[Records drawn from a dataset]
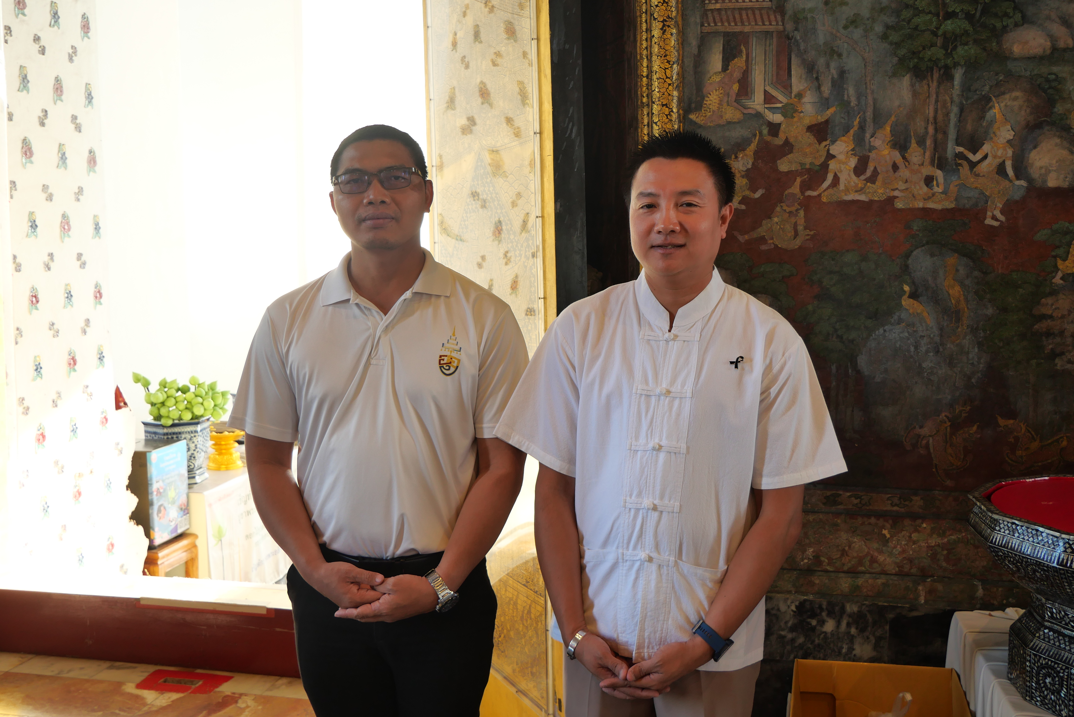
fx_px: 1045
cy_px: 358
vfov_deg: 37.9
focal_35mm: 35
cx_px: 537
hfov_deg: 54.4
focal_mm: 17
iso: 200
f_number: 3.8
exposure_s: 1/15
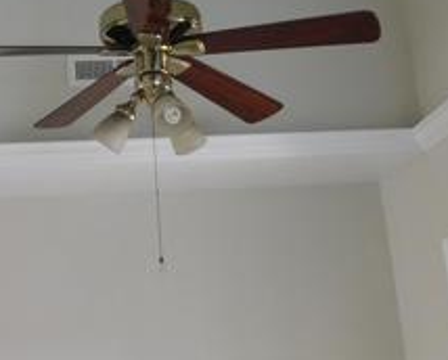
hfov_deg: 27.4
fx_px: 890
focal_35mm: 67
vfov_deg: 22.6
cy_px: 71
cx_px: 61
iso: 125
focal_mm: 4
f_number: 3
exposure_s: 1/40
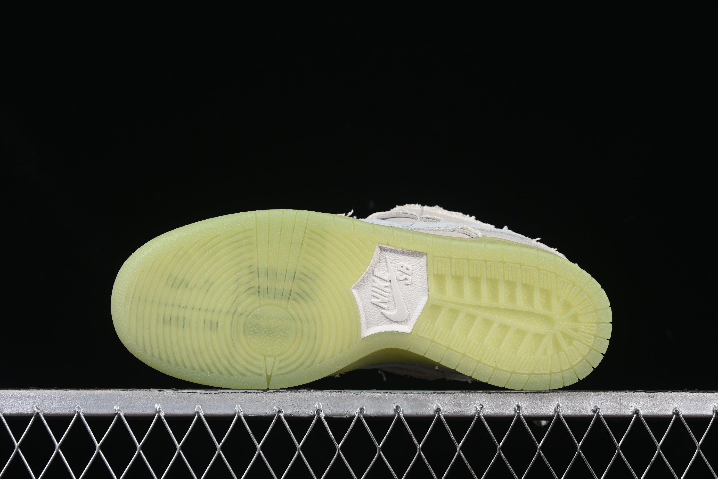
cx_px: 359
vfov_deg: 18.2
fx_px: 1496
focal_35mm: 75
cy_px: 240
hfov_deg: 27.0
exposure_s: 1/80
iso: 160
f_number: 8
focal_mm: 50
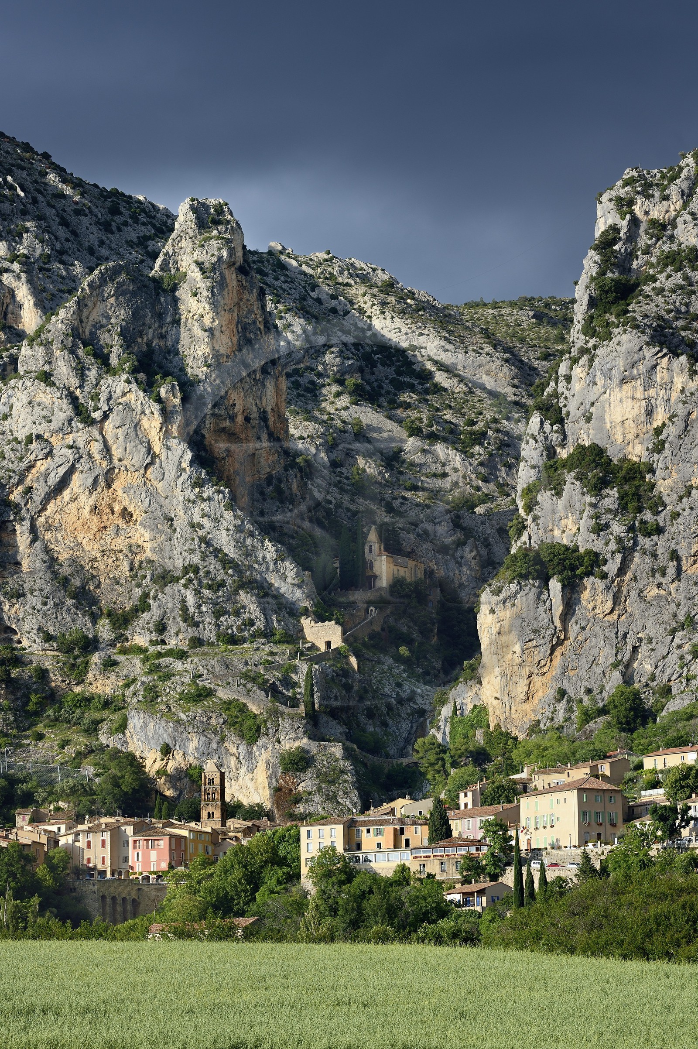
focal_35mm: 140
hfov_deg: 9.8
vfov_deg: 14.7
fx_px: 4076
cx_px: 349
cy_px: 524
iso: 200
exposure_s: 1/320
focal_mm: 140
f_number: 8
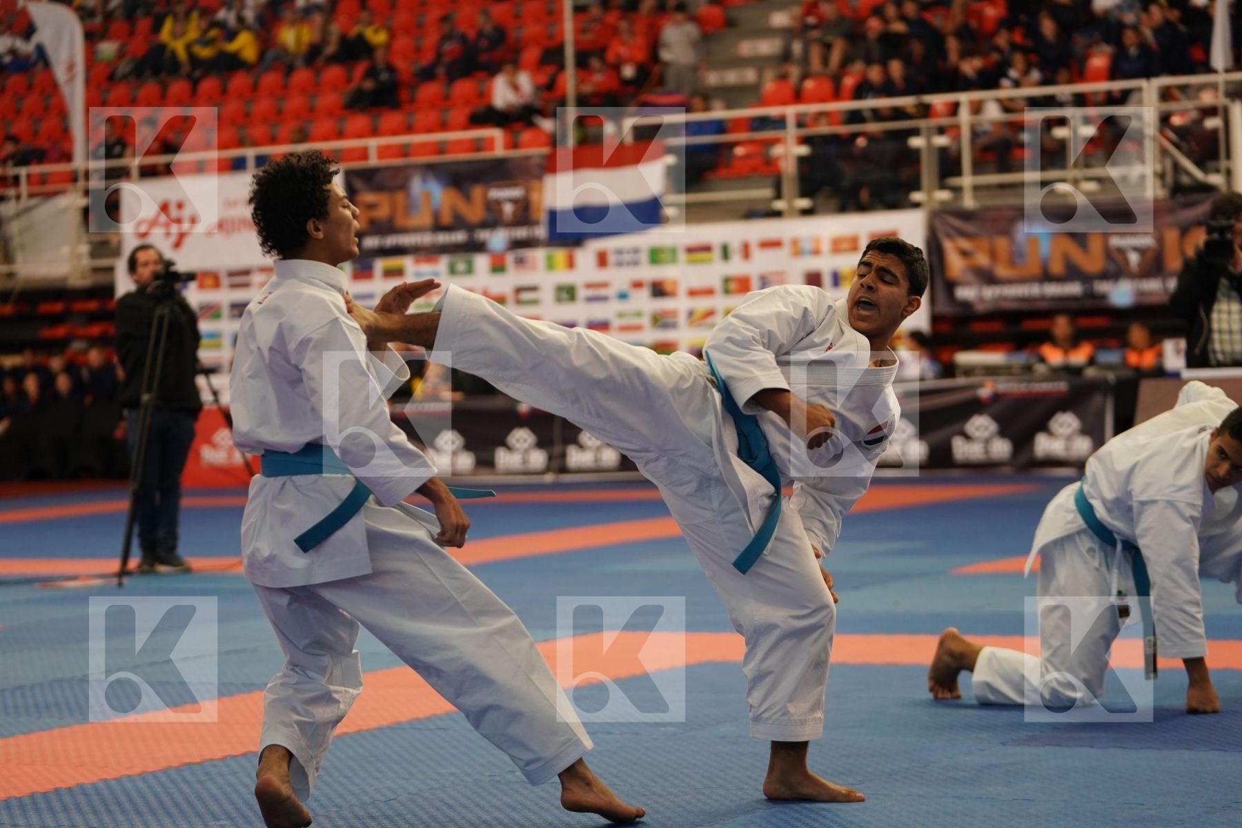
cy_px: 414
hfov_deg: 21.5
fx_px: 3277
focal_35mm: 95
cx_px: 621
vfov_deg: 14.4
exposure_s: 1/500
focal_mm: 95
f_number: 2.8
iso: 1250
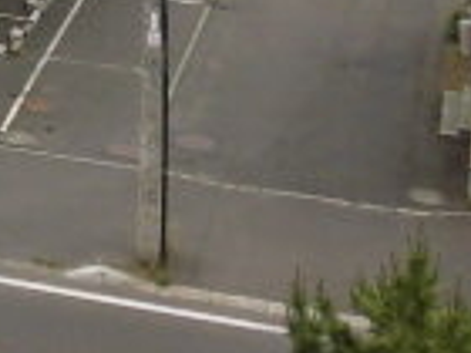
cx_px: -545
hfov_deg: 10.3
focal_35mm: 174
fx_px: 2368
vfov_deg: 8.1
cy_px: -366
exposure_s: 1/250
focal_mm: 6.77
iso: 100
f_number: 3.7
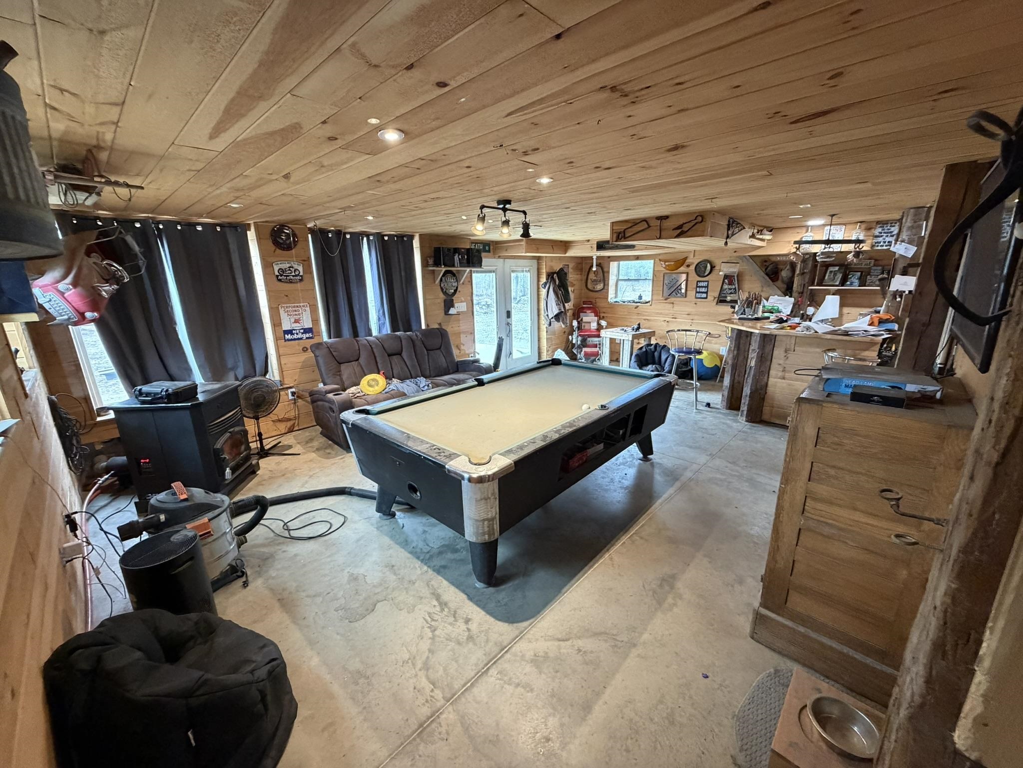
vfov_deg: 85.7
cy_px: 384
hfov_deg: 102.1
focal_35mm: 14
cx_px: 512
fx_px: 414
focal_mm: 2.22
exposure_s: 1/60
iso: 500
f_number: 2.2
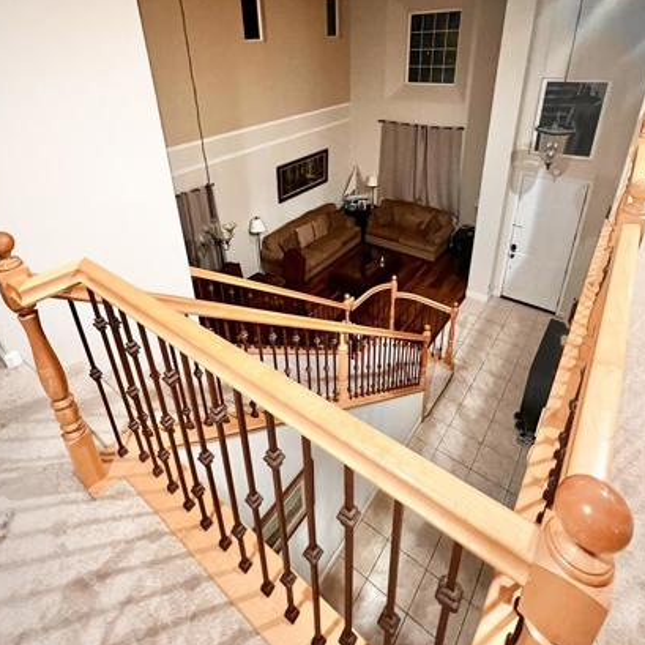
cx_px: 311
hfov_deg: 80.7
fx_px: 379
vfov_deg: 78.4
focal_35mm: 18
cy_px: 221
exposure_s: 1/40
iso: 1250
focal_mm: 1.57
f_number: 1.8
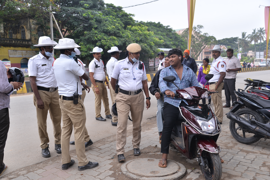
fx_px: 263
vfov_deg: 37.9
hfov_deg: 54.4
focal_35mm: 35
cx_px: 135
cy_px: 90
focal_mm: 35
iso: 220
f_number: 7.1
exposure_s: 1/100
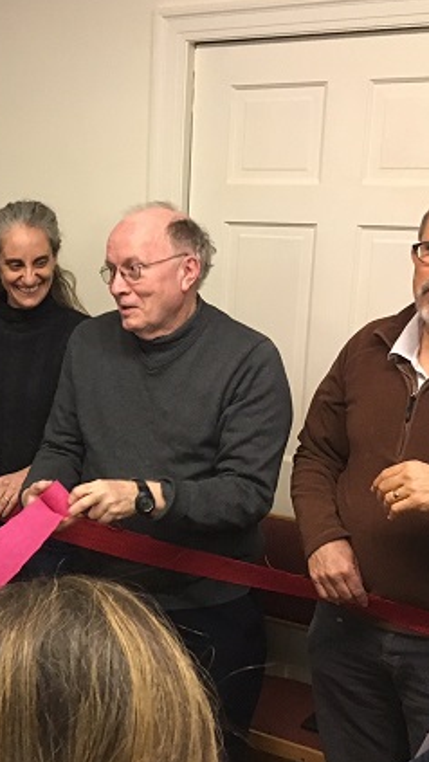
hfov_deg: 21.1
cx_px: -79
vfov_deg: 39.1
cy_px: 425
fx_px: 1072
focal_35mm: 53
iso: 200
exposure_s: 1/20
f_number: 2.2
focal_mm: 4.15
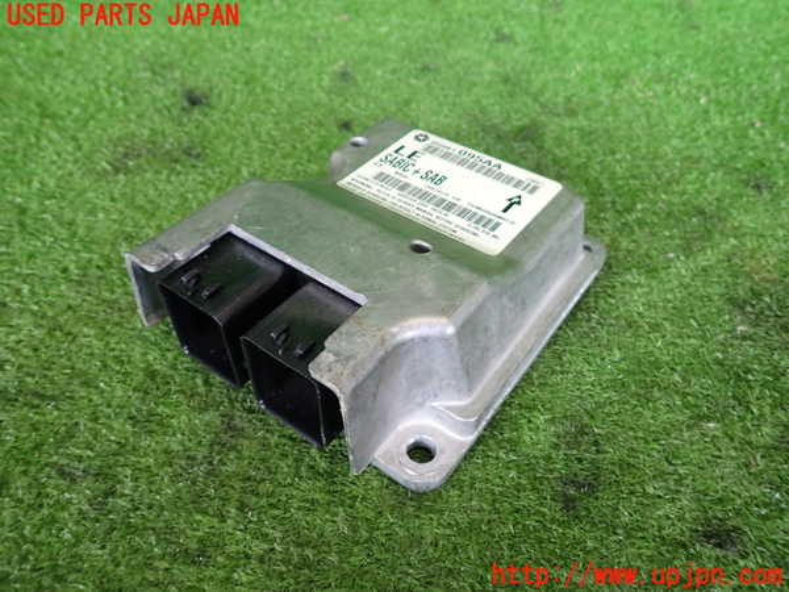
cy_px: 296
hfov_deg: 69.4
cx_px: 394
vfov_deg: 54.9
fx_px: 570
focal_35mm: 25
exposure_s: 1/30
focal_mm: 4.5
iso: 200
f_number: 2
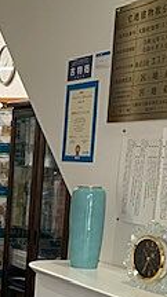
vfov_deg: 25.0
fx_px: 663
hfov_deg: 11.6
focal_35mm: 84
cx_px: -244
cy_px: 227
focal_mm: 4.25
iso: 80
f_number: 1.8
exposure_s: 1/121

▸ **AIM OF THE TASK**: Each record above should be repeated exactly, please, without pictures.

▸ **THE COMPLETED TASK**:
fx_px: 1045
cy_px: 358
vfov_deg: 37.9
focal_35mm: 35
cx_px: 537
hfov_deg: 54.4
focal_mm: 17
iso: 200
f_number: 3.8
exposure_s: 1/15
hfov_deg: 27.4
fx_px: 890
focal_35mm: 67
vfov_deg: 22.6
cy_px: 71
cx_px: 61
iso: 125
focal_mm: 4
f_number: 3
exposure_s: 1/40
cx_px: 359
vfov_deg: 18.2
fx_px: 1496
focal_35mm: 75
cy_px: 240
hfov_deg: 27.0
exposure_s: 1/80
iso: 160
f_number: 8
focal_mm: 50
focal_35mm: 140
hfov_deg: 9.8
vfov_deg: 14.7
fx_px: 4076
cx_px: 349
cy_px: 524
iso: 200
exposure_s: 1/320
focal_mm: 140
f_number: 8
cy_px: 414
hfov_deg: 21.5
fx_px: 3277
focal_35mm: 95
cx_px: 621
vfov_deg: 14.4
exposure_s: 1/500
focal_mm: 95
f_number: 2.8
iso: 1250
cx_px: -545
hfov_deg: 10.3
focal_35mm: 174
fx_px: 2368
vfov_deg: 8.1
cy_px: -366
exposure_s: 1/250
focal_mm: 6.77
iso: 100
f_number: 3.7
vfov_deg: 85.7
cy_px: 384
hfov_deg: 102.1
focal_35mm: 14
cx_px: 512
fx_px: 414
focal_mm: 2.22
exposure_s: 1/60
iso: 500
f_number: 2.2
cx_px: 311
hfov_deg: 80.7
fx_px: 379
vfov_deg: 78.4
focal_35mm: 18
cy_px: 221
exposure_s: 1/40
iso: 1250
focal_mm: 1.57
f_number: 1.8
fx_px: 263
vfov_deg: 37.9
hfov_deg: 54.4
focal_35mm: 35
cx_px: 135
cy_px: 90
focal_mm: 35
iso: 220
f_number: 7.1
exposure_s: 1/100
hfov_deg: 21.1
cx_px: -79
vfov_deg: 39.1
cy_px: 425
fx_px: 1072
focal_35mm: 53
iso: 200
exposure_s: 1/20
f_number: 2.2
focal_mm: 4.15
cy_px: 296
hfov_deg: 69.4
cx_px: 394
vfov_deg: 54.9
fx_px: 570
focal_35mm: 25
exposure_s: 1/30
focal_mm: 4.5
iso: 200
f_number: 2
vfov_deg: 25.0
fx_px: 663
hfov_deg: 11.6
focal_35mm: 84
cx_px: -244
cy_px: 227
focal_mm: 4.25
iso: 80
f_number: 1.8
exposure_s: 1/121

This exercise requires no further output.